§ Exercise
Count the lines in the data below that contain the string "True". Reply with that number alone.
══ Source material
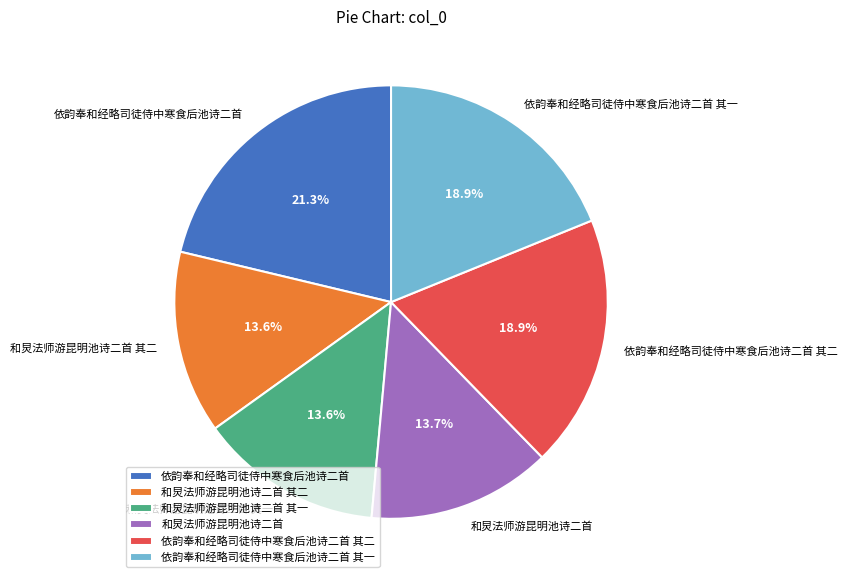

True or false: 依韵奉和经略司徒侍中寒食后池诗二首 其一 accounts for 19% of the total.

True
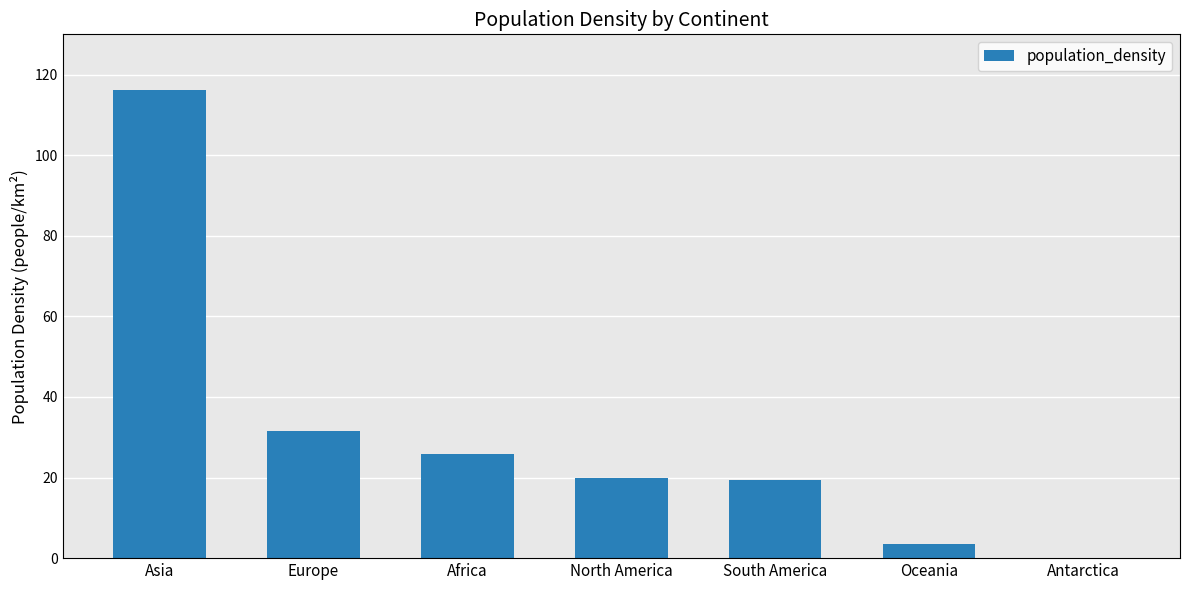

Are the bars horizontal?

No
════
══ Source material
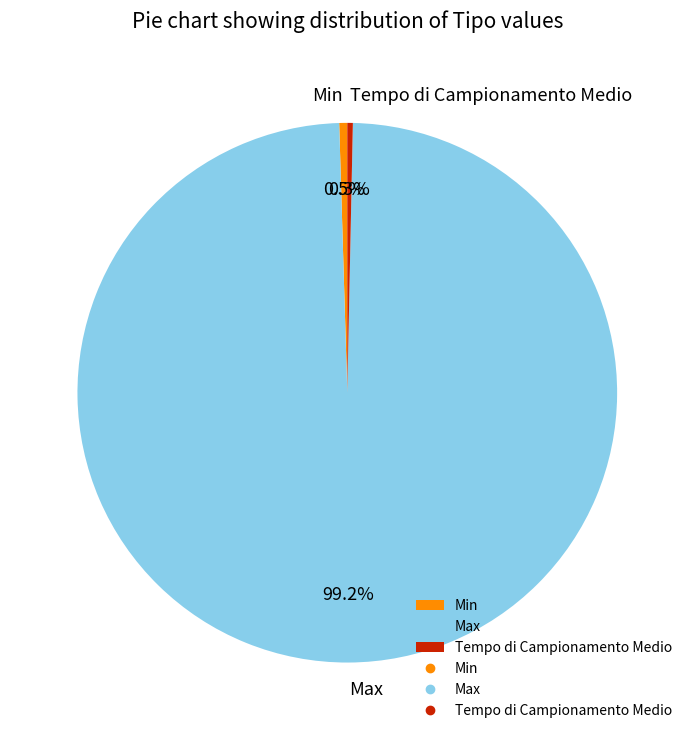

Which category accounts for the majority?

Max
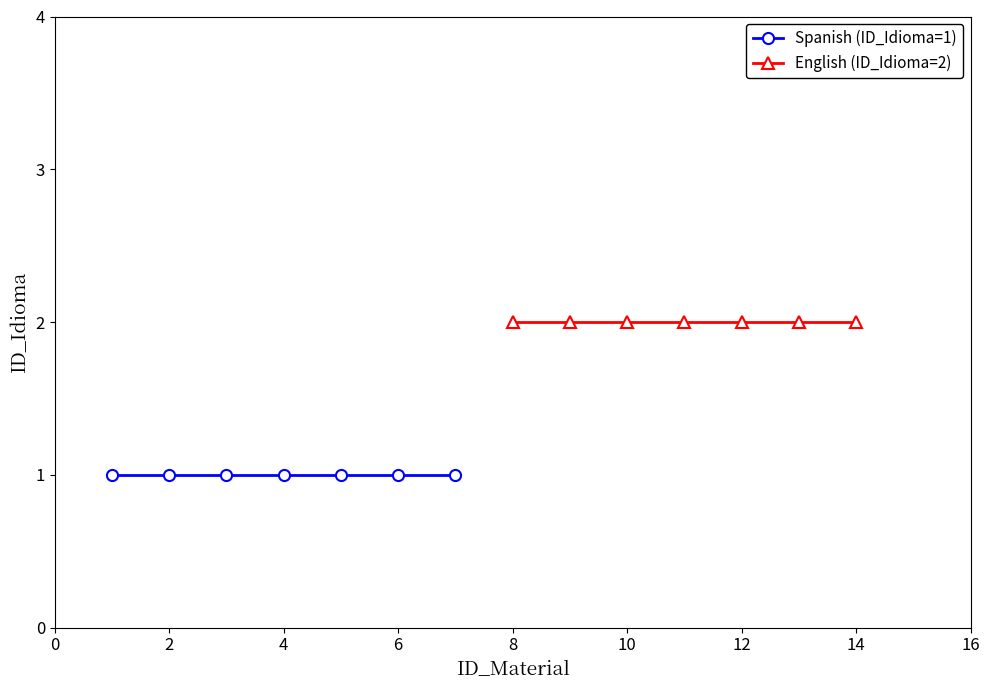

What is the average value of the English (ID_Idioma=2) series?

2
════
§ Solution for this task
2